Report every line below that holds the word "nose".

── Exercise input ──

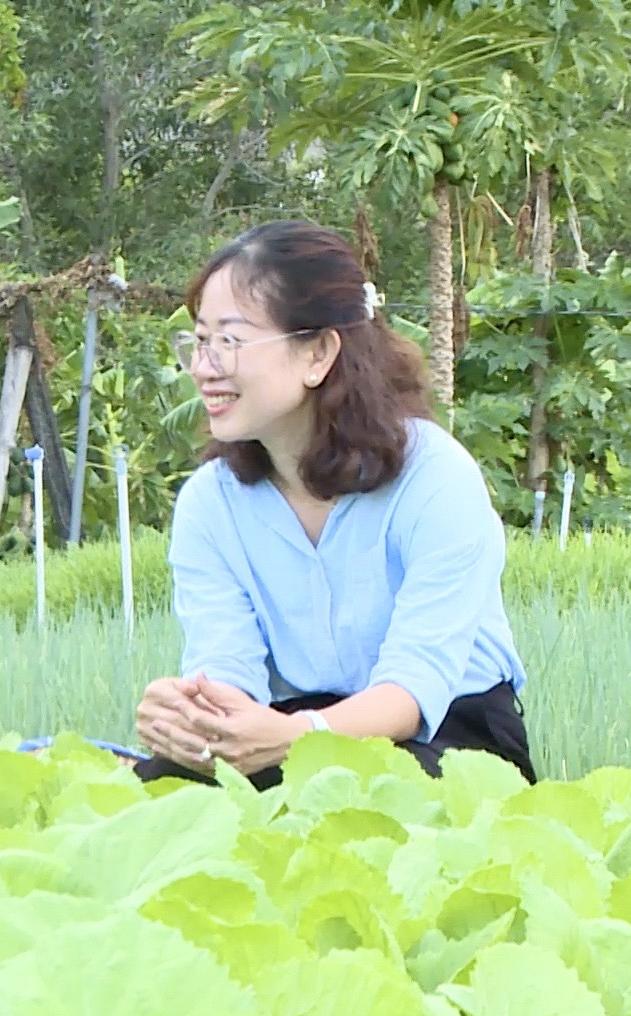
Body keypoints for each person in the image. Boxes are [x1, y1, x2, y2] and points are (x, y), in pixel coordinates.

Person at [131, 220, 536, 788]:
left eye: (230, 340)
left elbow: (415, 691)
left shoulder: (436, 478)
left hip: (453, 733)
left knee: (370, 795)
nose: (204, 367)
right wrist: (193, 717)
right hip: (298, 724)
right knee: (161, 790)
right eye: (199, 341)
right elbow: (228, 668)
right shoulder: (209, 502)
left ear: (318, 352)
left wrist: (299, 736)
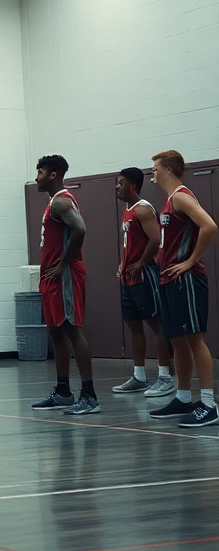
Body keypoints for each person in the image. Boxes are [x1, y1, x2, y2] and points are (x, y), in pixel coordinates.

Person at [148, 150, 218, 427]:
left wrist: (190, 260)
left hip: (186, 279)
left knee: (195, 339)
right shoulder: (169, 200)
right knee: (177, 340)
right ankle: (183, 396)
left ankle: (210, 404)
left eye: (155, 167)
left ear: (168, 169)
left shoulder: (181, 196)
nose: (152, 172)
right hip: (169, 279)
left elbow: (209, 225)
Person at [30, 155, 98, 415]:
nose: (37, 176)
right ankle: (63, 392)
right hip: (52, 276)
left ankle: (90, 396)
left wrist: (62, 265)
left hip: (64, 275)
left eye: (40, 171)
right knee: (56, 332)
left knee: (71, 330)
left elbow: (80, 229)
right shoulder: (52, 203)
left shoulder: (60, 202)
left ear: (53, 174)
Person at [112, 167, 175, 397]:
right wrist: (123, 263)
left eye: (121, 183)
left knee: (156, 324)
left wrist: (140, 263)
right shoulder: (127, 210)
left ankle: (165, 377)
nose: (117, 187)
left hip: (145, 273)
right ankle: (139, 376)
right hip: (129, 277)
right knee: (133, 325)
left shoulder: (143, 209)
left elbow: (156, 239)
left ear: (133, 186)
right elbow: (129, 243)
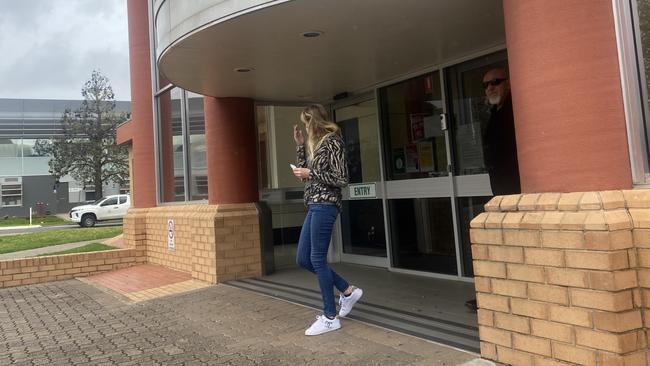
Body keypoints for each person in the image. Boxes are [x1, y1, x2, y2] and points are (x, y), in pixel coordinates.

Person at [292, 104, 363, 336]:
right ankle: (347, 290)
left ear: (314, 121)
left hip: (326, 204)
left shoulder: (333, 141)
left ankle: (330, 317)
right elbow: (308, 177)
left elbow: (342, 177)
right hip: (313, 204)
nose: (305, 126)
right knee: (303, 258)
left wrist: (310, 173)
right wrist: (300, 147)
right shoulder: (317, 144)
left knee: (317, 259)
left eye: (306, 122)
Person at [465, 67, 521, 312]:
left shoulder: (517, 109)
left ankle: (513, 297)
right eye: (486, 85)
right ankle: (495, 296)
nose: (490, 88)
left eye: (496, 82)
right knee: (502, 246)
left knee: (515, 247)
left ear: (509, 82)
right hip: (500, 192)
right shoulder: (494, 112)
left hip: (517, 192)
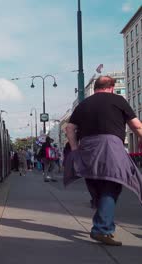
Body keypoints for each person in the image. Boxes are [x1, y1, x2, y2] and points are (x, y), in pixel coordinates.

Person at [65, 76, 142, 246]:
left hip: (87, 148)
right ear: (112, 87)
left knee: (97, 185)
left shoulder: (83, 104)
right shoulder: (118, 100)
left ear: (96, 87)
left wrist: (75, 148)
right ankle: (101, 229)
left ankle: (105, 224)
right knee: (112, 185)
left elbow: (69, 128)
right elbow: (137, 126)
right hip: (109, 147)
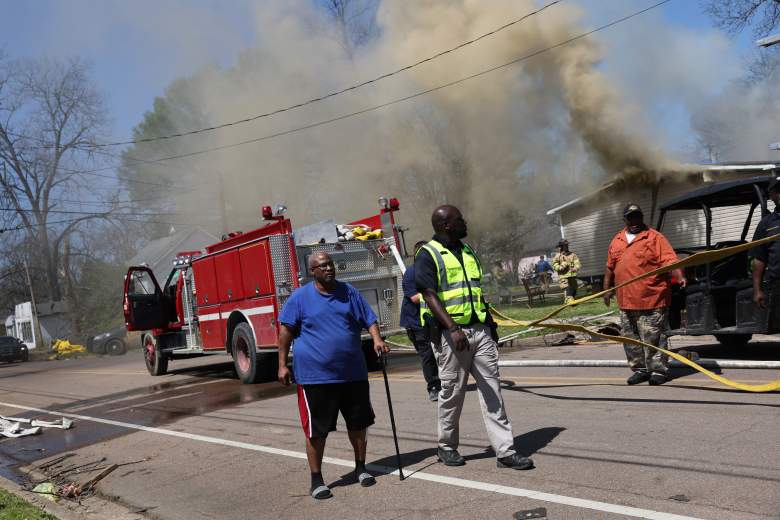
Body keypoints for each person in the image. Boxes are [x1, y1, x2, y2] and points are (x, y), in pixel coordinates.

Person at [415, 204, 534, 471]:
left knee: (493, 390)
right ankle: (446, 446)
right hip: (452, 335)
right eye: (460, 219)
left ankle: (505, 451)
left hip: (480, 331)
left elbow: (475, 293)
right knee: (452, 393)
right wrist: (453, 328)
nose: (465, 222)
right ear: (446, 225)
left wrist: (490, 326)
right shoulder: (428, 254)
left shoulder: (468, 251)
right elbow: (429, 295)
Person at [277, 251, 389, 500]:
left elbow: (368, 318)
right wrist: (282, 364)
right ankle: (316, 480)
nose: (329, 268)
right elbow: (285, 333)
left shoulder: (348, 291)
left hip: (353, 373)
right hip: (315, 377)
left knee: (359, 424)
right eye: (323, 265)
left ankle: (361, 467)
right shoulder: (300, 298)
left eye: (331, 264)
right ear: (312, 271)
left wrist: (377, 339)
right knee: (317, 432)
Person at [603, 204, 686, 386]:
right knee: (630, 339)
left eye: (637, 217)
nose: (634, 221)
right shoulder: (617, 240)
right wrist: (607, 290)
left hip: (652, 299)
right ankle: (640, 370)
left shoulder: (654, 237)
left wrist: (680, 277)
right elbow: (610, 268)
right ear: (625, 220)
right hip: (626, 302)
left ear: (642, 217)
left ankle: (658, 371)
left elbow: (670, 260)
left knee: (653, 337)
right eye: (630, 218)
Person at [401, 240, 441, 402]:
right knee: (427, 354)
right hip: (415, 323)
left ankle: (445, 382)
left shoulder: (431, 270)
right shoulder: (411, 273)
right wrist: (435, 294)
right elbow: (415, 298)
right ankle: (433, 386)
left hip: (430, 319)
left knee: (440, 351)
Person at [750, 177, 780, 332]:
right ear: (772, 195)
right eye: (778, 191)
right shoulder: (766, 224)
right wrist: (757, 289)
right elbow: (758, 259)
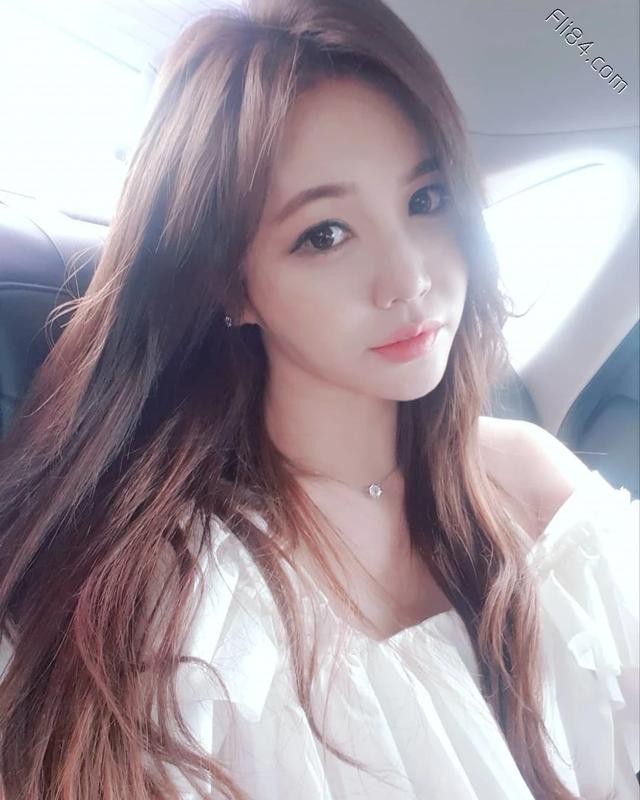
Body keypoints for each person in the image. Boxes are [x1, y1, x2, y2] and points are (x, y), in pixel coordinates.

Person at [0, 0, 637, 798]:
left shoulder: (530, 483)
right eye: (325, 234)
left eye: (426, 199)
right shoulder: (182, 598)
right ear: (231, 285)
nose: (408, 278)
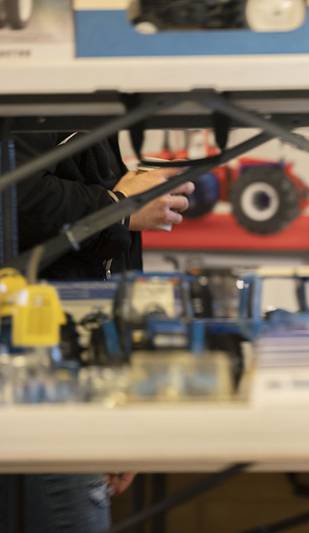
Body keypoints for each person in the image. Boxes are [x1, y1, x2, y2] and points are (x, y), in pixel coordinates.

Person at [0, 131, 193, 533]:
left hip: (68, 385)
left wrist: (122, 408)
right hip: (40, 390)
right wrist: (115, 210)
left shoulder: (87, 105)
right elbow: (12, 192)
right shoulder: (45, 93)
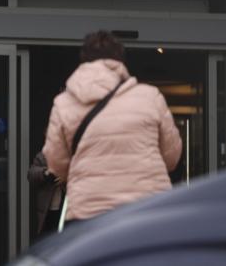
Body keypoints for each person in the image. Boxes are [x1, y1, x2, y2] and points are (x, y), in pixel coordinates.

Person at [42, 31, 182, 224]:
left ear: (83, 61)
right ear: (120, 62)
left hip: (89, 210)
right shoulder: (150, 97)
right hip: (146, 209)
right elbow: (172, 157)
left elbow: (56, 164)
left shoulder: (63, 104)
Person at [27, 149, 65, 237]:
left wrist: (65, 177)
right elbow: (31, 174)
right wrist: (46, 173)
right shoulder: (43, 155)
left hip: (66, 210)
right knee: (47, 237)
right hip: (46, 211)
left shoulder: (70, 154)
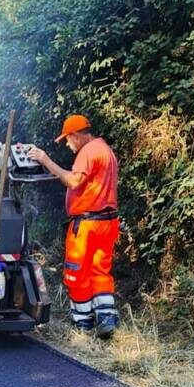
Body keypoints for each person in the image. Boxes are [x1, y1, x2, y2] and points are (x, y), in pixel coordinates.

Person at [27, 115, 121, 339]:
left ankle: (83, 324)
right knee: (100, 270)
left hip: (87, 224)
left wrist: (45, 160)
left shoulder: (87, 152)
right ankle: (106, 318)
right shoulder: (106, 150)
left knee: (75, 273)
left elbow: (74, 181)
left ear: (76, 135)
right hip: (108, 222)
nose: (68, 145)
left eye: (67, 140)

───

* [Output below]:
nose: (204, 367)
nose: (152, 172)
nose: (37, 176)
nose: (117, 187)
nose: (305, 126)
nose: (490, 88)
nose: (465, 222)
nose: (329, 268)
nose: (634, 221)
nose: (408, 278)
nose: (68, 145)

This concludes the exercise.